Our study still had several limitations. First, we did not take into consideration of synovium, joint effusion, ligaments, meniscus, and other imaging on MRI since they had no quantitative or semi-quantitative evaluative methods. Second, given the inadequate following period, we could not verify the validity of the new staging system; however, we will publish our short-middle term results of this grading later.
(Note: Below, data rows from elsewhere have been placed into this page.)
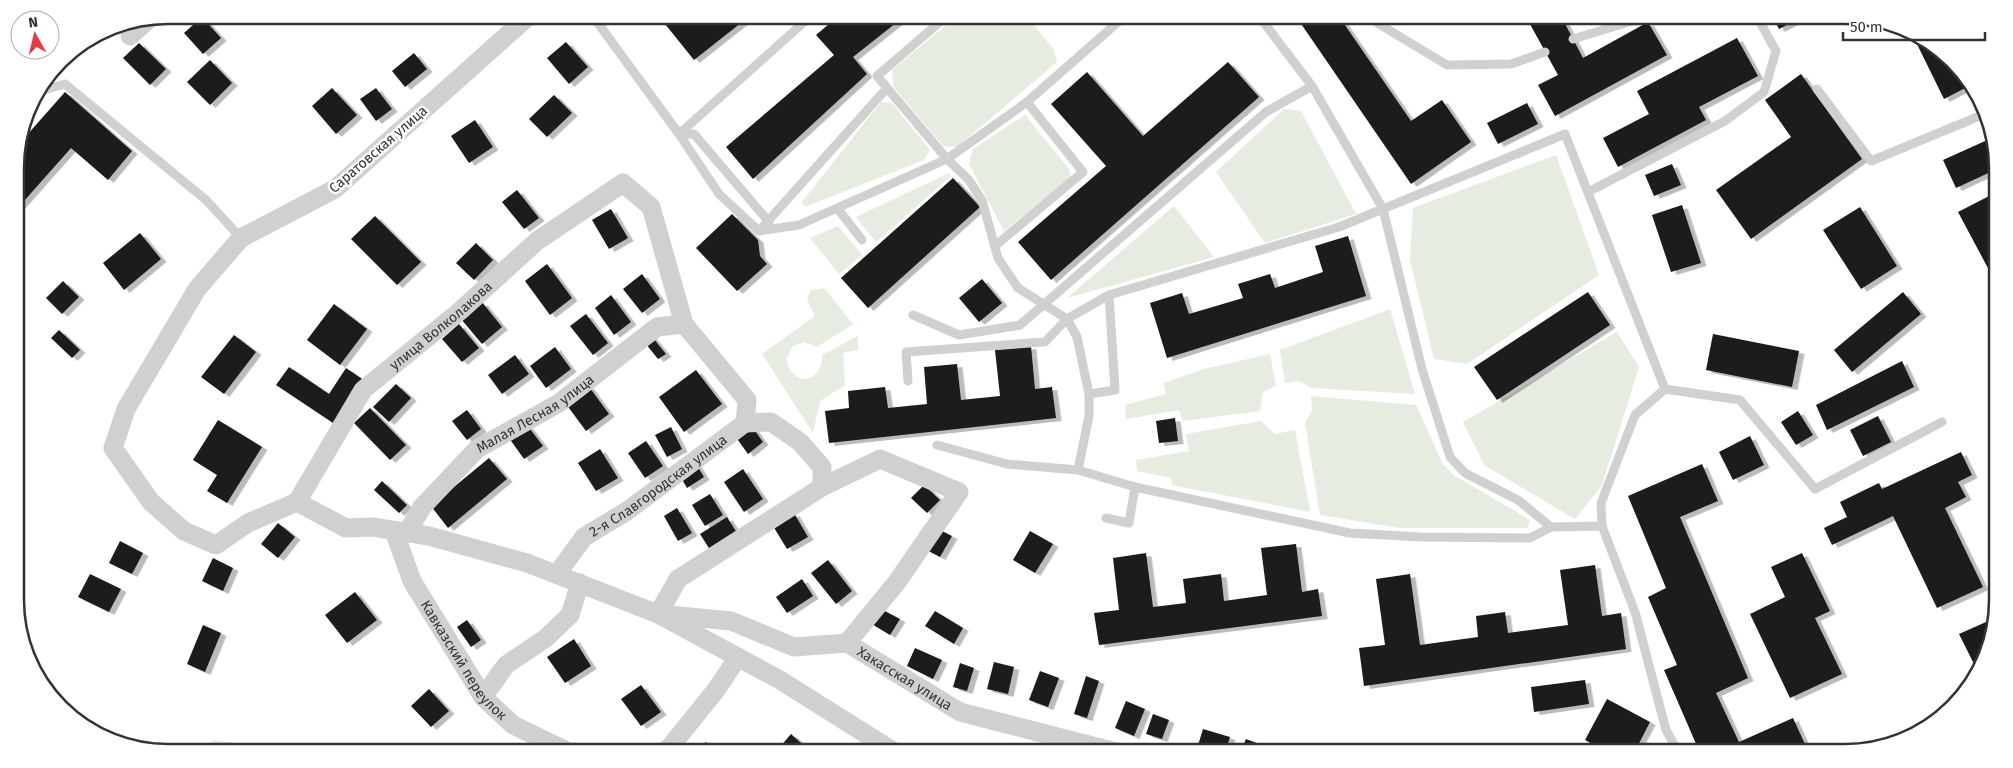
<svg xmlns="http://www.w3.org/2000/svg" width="2013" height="768" viewBox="0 0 2013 768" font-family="'Fira Sans',sans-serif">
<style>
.green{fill:#e6ecdf}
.building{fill:#1a1a1a;filter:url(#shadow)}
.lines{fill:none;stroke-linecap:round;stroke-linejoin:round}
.service{stroke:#d0d0d0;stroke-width:9}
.minor{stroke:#d0d0d0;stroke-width:19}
.labels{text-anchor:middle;stroke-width:5;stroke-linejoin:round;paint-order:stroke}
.street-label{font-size:14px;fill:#333;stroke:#fff}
.rim{fill:none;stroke:#333;stroke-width:2.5}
</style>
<defs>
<filter id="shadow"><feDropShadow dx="5.5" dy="3" stdDeviation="0" flood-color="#0004"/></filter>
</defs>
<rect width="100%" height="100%" fill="#fff"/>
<g class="green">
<path d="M958,15h84l-10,7 22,28 3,12 -100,85 -14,-1 -50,-60 -1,-16z"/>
<path d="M881,102l11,1 38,47 -6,10 -119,47 -3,-5z"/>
<path d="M1284,109l17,2 55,103 -91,29 -49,-71z"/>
<path d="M1025,115l44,54 2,9 -67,53 -35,-67 4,-15z"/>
<path d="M1556,155l43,120 -132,89 -33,-5 -24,-99 3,-52z"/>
<path d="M949,173l2,3 -75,66 -20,-25z"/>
<path d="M1174,206l40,51 -147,41z"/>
<path d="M838,226l24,29 -23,19 -29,-36z"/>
<path d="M824,288l29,36 -36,23 -12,-5 -12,4 -7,13c6,29 37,25 36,-4l36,-19v14l-15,3 2,32 -25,16 -7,32 -51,-79 53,-38 -8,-17 4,-9z"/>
<path d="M1390,309l25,85 -103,-6 -14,-7 -13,2 -5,-33z"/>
<path d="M1617,332l22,35 -37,118 -27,34 -91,-54 -21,-43z"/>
<path d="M1270,354l6,32 -13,6 -3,19 -77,10 -4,-11 -53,9 -1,-14 41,-11 -2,-11 40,-14z"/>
<path d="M1311,396l105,9 27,59 12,12 75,44 -3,8h-128l-79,-13 -15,-92 7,-12z"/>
<path d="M1261,421l14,13 20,-4 15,82 -138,-27 -1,-7 -34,-7 -1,-11 53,-9 -3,-17z"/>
<path d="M214,740l93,13h-117z"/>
</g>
<g class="building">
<path d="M677,15h74l-57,45 -29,-36z"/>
<path d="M821,15h85l-53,42 14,17 -114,105 -27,-32 108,-92 -18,-20 13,-11z"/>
<path d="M1148,15h13l-7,6z"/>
<path d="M1295,15h43l73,106 31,-21 29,42 -60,42z"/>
<path d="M1525,15h43l-6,3 21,40 65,-36 19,33 -112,61 -17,-31 20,-10z"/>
<path d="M1772,15h34l-27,14z"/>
<path d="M202,17l19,21 -18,16 -19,-21z"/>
<path d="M1913,36l47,31 11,18 -27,14z"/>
<path d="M1737,38l21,38 -59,31 7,13 -88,47 -15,-29 46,-24 -12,-23z"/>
<path d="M566,42l22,25 -19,17 -22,-26z"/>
<path d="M139,43l27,26 -16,16 -27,-27z"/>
<path d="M414,53l13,16 -22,18 -13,-16z"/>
<path d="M210,60l22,23 -22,22 -23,-23z"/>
<path d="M1228,62l31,35 -208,183 -33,-38 88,-76 -55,-62 36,-32 56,64z"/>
<path d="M1801,74l61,85 -111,80 -35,-49 75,-53 -26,-37z"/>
<path d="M332,88l25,27 -21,19 -24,-28z"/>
<path d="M376,88l16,21 -16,12 -16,-22z"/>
<path d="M65,92l67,59 -24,29 -37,-32 -55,62 -1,-52 4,-14z"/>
<path d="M554,95l18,18 -25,24 -18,-18z"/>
<path d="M1527,103l11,21 -40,20 -11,-21z"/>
<path d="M475,120l18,27 -24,16 -18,-27z"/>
<path d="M1994,137l3,11v21l-41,19 -13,-28z"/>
<path d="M1672,164l9,21 -27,11 -9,-21z"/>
<path d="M953,178l27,29 -112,101 -27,-30z"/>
<path d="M517,190l22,28 -15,11 -22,-27z"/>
<path d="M1997,192v93l-39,-73z"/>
<path d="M1682,205l19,58 -30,9 -19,-57z"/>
<path d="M1860,207l37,59 -36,23 -38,-59z"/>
<path d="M611,209l17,29 -19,11 -17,-29z"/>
<path d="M732,214l26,26 2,16 7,8 -30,27 -41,-43z"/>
<path d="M375,216l46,46 -24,23 -46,-46z"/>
<path d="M140,233l21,26 -37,31 -21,-27z"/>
<path d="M1348,236l18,60 -199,62 -17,-55 32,-10 7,21 54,-16 -5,-14 32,-10 5,14 48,-16 -8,-26z"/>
<path d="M476,243l17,17 -19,20 -18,-17z"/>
<path d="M547,264l25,34 -22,17 -25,-34z"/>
<path d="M642,274l18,25 -18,14 -19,-24z"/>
<path d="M982,279l20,24 -23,19 -20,-24z"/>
<path d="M63,281l16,16 -17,17 -16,-16z"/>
<path d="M1588,292l22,33 -113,75 -23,-33z"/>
<path d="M1903,292l18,22 -69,58 -18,-22z"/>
<path d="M611,295l20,27 -17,13 -19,-27z"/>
<path d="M482,302l20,25 -20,17 -21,-25z"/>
<path d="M334,304l33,25 -27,36 -33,-25z"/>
<path d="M586,314l22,29 -15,12 -23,-29z"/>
<path d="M459,324l20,24 -17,14 -20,-23z"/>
<path d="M59,330l21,20 -8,8 -21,-20z"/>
<path d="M649,333l17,21 -8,5 -16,-20z"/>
<path d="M1713,334l86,17 -7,36 -86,-17z"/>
<path d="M234,335l22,17 -32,42 -23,-17z"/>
<path d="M1031,346l4,43 17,-2 4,31 -227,25 -4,-32 24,-3 -1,-17 37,-4 3,21 39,-4 -3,-37 33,-3 4,36 39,-4 -5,-46z"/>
<path d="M555,347l16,22 -25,19 -16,-22z"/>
<path d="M515,355l14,19 -27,20 -14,-19z"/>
<path d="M1902,361l12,26 -87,43 -11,-25z"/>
<path d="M289,367l40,27 17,-26 16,11 -29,44 -57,-38z"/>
<path d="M696,370l26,34 -38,28 -25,-35z"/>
<path d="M396,384l15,14 -22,24 -16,-15z"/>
<path d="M587,384l22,30 -23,17 -23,-31z"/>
<path d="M370,408l36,37 -16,15 -36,-37z"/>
<path d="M467,410l14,19 -14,11 -15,-19z"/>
<path d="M1798,411l15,24 -17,10 -15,-23z"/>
<path d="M1878,416l13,26 -28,14 -13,-26z"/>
<path d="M1175,418l3,23 -19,2 -3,-22z"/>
<path d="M218,420l44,27 -35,56 -20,-12 10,-16 -24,-15z"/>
<path d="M750,424l13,18 -15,12 -13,-18z"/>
<path d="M527,425l16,21 -19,13 -15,-21z"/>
<path d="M671,427l11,22 -15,8 -12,-22z"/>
<path d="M1750,436l14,29 -31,15 -14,-28z"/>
<path d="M646,441l17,25 -18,12 -17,-25z"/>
<path d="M600,449l18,29 -22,13 -18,-28z"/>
<path d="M1961,452l11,23 -14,7 8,15 -21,11 38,79 -46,21 -44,-92 -61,29 -8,-17 23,-11 -7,-15 39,-19 3,6z"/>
<path d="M489,458l18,21 -59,49 -17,-22z"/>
<path d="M696,464l8,13 -17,11 -8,-14z"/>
<path d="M1702,464l16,37 -38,16 68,161 -32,15 23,49 54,-24 16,35h-109l-36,-83 13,-5 -29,-68 18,-9 -38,-92z"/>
<path d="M743,469l20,30 -19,13 -20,-30z"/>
<path d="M382,481l25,24 -8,8 -25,-23z"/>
<path d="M924,485l16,15 -13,13 -16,-15z"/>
<path d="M710,494l13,21 -18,11 -13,-21z"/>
<path d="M677,508l15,25 -14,8 -14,-25z"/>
<path d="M794,513l14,24 -21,12 -14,-23z"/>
<path d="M727,517l12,19 -27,17 -12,-19z"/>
<path d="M278,523l17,14 -17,21 -17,-14z"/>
<path d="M934,527l18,9 -12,21 -17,-9z"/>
<path d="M1030,531l23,13 -18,29 -22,-13z"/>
<path d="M120,541l23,12 -11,21 -23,-11z"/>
<path d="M1296,544l6,48 16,-3 4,27 -223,29 -5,-32 25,-3 -6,-52 33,-5 7,54 33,-4 -3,-24 38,-5 3,27 43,-6 -6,-47z"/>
<path d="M1802,553l28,58 -15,7 27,56 -52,24 -40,-84 35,-17 -14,-30z"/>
<path d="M213,558l20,10 -10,23 -21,-10z"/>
<path d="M828,560l24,31 -16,13 -25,-31z"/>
<path d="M1595,565l7,51 19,-3 5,36 -262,37 -5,-38 26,-3 -9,-66 34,-5 10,71 58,-8 -2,-21 29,-4 3,21 60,-8 -8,-55z"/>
<path d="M90,574l31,15 -12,23 -31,-15z"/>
<path d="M802,579l11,17 -26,17 -11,-16z"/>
<path d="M355,592l22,28 -30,23 -22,-28z"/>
<path d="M879,608l21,11 -10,16 -20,-12z"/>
<path d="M935,611l28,17 -9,16 -29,-18z"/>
<path d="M1995,618l-5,32 -12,22 -19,-38z"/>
<path d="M467,620l14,20 -10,7 -14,-20z"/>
<path d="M203,625l18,8 -16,39 -18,-8z"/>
<path d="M574,639l17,27 -26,17 -18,-26z"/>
<path d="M915,648l27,12 -9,19 -26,-13z"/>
<path d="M994,662l20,5 -6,27 -21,-5z"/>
<path d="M960,663l14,5 -7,23 -14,-4z"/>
<path d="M1040,671l19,7 -11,29 -19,-7z"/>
<path d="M1086,676l13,5 -12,37 -13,-4z"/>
<path d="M1585,680l4,24 -55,8 -3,-25z"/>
<path d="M641,685l20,27 -20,14 -20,-27z"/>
<path d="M429,689l20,22 -18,16 -20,-21z"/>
<path d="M1607,699l43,23 -16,31h-25l-24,-13z"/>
<path d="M1126,701l19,8 -11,27 -19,-8z"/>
<path d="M1952,707l-14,15 -25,13 -4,-7z"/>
<path d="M1153,714l16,6 -7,19 -16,-5z"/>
<path d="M1203,729l27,8 -5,16 -29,-1z"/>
<path d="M791,734l21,19h-26l-6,-6z"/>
<path d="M1246,739l16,6 -3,8h-19z"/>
<path d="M706,742l11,11h-21z"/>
</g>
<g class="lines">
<g class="service">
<path d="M592,15l87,119 40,60 40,37 40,-6 148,-66 80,-57 99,-87"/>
<path d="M948,15l-71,61 70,83 21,20 14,21 16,58 20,30 49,31 10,18 12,57v22l-11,54"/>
<path d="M1258,15l54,71 71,123 39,160 28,88 15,16 53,27 33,27"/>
<path d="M1364,15l83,50 64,-1 34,-12"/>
<path d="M601,24l11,-9"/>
<path d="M1573,39l79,-24"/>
<path d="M1817,89l54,72 116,-48"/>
<path d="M37,92l28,-8 141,116 35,38"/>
<path d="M679,134l133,-119"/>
<path d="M679,134h15l75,88"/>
<path d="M1588,192l137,-71 39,-29 12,-41 -20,-36"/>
<path d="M838,209l24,31"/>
<path d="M759,231l127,-142"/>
<path d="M995,246l88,-74 -56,-70"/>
<path d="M913,315l46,20 61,-10 246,-213 46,-26"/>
<path d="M908,381l-2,-29 139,-10 22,-23 42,-24 230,-68 226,-93 100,255"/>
<path d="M1089,394l26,-4 -6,-95"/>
<path d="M937,445l70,19 71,6 57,17 215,46 70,4 110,1 21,-11 51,-1 33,86 31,118 13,23"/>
<path d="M1106,518l23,5 6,-36"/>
<path d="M1602,526l-1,-23 34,-88 30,-26 75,11 75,89 127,-67"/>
</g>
<g class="minor">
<path d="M530,15l-195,174 -94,49 -44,51 -71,120 -13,39 38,54 33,29 32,14 32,-22 49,-21 49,26 27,-1 56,9 98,27 131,51 122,66 116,73"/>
<path d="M130,36l20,-18"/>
<path id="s1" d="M745,423l26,-1 29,20 22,25v20l-144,92 -20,35 73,7 63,26 53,-4 113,69 160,41"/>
<path d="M822,487l58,-28 79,33 -62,90 -50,61"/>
<path id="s2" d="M297,502l66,-112 97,-79 77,-70 86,-58 28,24 33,117 63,76 -2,23"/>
<path id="s3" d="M394,531l18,50 71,116 30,28 58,28"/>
<path id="s4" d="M407,533l15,-26 55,-58 82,-46 98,-76 27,-3"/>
<path id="s5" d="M557,574l27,-37 43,-26 118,-88"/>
<path d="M483,697l23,-32 40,-27 24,-23 10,-32"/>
<path d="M662,753l8,-6 46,-57 22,-33"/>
</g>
</g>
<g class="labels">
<g class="street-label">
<text transform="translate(378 149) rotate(-41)" y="5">Саратовская улица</text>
<text dy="5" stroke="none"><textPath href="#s2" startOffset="231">улица Волколакова</textPath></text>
<text dy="5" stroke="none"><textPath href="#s4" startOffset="178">Малая Лесная улица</textPath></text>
<text dy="5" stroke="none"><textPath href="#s5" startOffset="136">2-я Славгородская улица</textPath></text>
<text dy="5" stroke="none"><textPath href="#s3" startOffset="148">Кавказский переулок</textPath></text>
<text dy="5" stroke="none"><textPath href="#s1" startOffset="588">Хакасская улица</textPath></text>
</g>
</g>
<path d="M0 0H2013V768H0ZM168 24H1845A144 144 0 0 1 1989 168V600A144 144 0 0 1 1845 744H168A144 144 0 0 1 24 600V168A144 144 0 0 1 168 24Z" fill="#fff" fill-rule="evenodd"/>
<path class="rim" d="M168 24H1845A144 144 0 0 1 1989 168V600A144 144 0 0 1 1845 744H168A144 144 0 0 1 24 600V168A144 144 0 0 1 168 24Z"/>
<g transform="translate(35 35) rotate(352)"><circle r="24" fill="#ffffff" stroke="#adadad"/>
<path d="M0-4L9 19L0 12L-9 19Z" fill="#e63946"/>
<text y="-8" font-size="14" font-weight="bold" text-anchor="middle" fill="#333333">N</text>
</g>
<path d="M1843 32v8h142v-8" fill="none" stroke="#333333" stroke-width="2.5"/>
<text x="1850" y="32" font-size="15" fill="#333333" stroke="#ffffff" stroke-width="4" paint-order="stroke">50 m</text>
</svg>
Third, patellofemoral osteoarthritis was not included in this study, for patellofemoral osteoarthritis often exists as an independent concept while tibiofemoral was still the main body of KOA. For example, the KL staging system also only includes the tibiofemoral JSW. Certainly, we hope to conduct further statistical analysis of the patellofemoral JSW to make the staging system more complete in the following series of studies.
Conclusion
The WL staging system.
Footnotes
Declaration of conflicting interests
The author(s) declared no potential conflicts of interest with respect to the research, authorship, and publication of this article.
Funding
The author(s) disclosed receipt of the following financial support for the research, authorship, and/or publication of this article: The study was in part supported by the National Natural Science Foundation of China (grant nos. 81873324) and the project of Administration of Traditional Chinese Medicine of Zhejiang Province of China (grant no. 2018ZZ011).
Appendix
The MRI of knee joint was divided into 15 regions, including lateral patellar section, medial patellar section, lateral–anterior femoral section, lateral–central femoral section, lateral–posterior femoral section, medial–anterior femoral section, medial–central femoral section, medial–posterior femoral section, lateral–anterior tibial section, lateral–central tibial section, lateral–posterior tibial section, medial–anterior tibial section, medial–central tibial section, medial–posterior tibial section and “S” section (the non-articulating portion of the tibial plateau beneath the tibial spines). Meanwhile, the number of regions involved in BML was evaluated as BML area.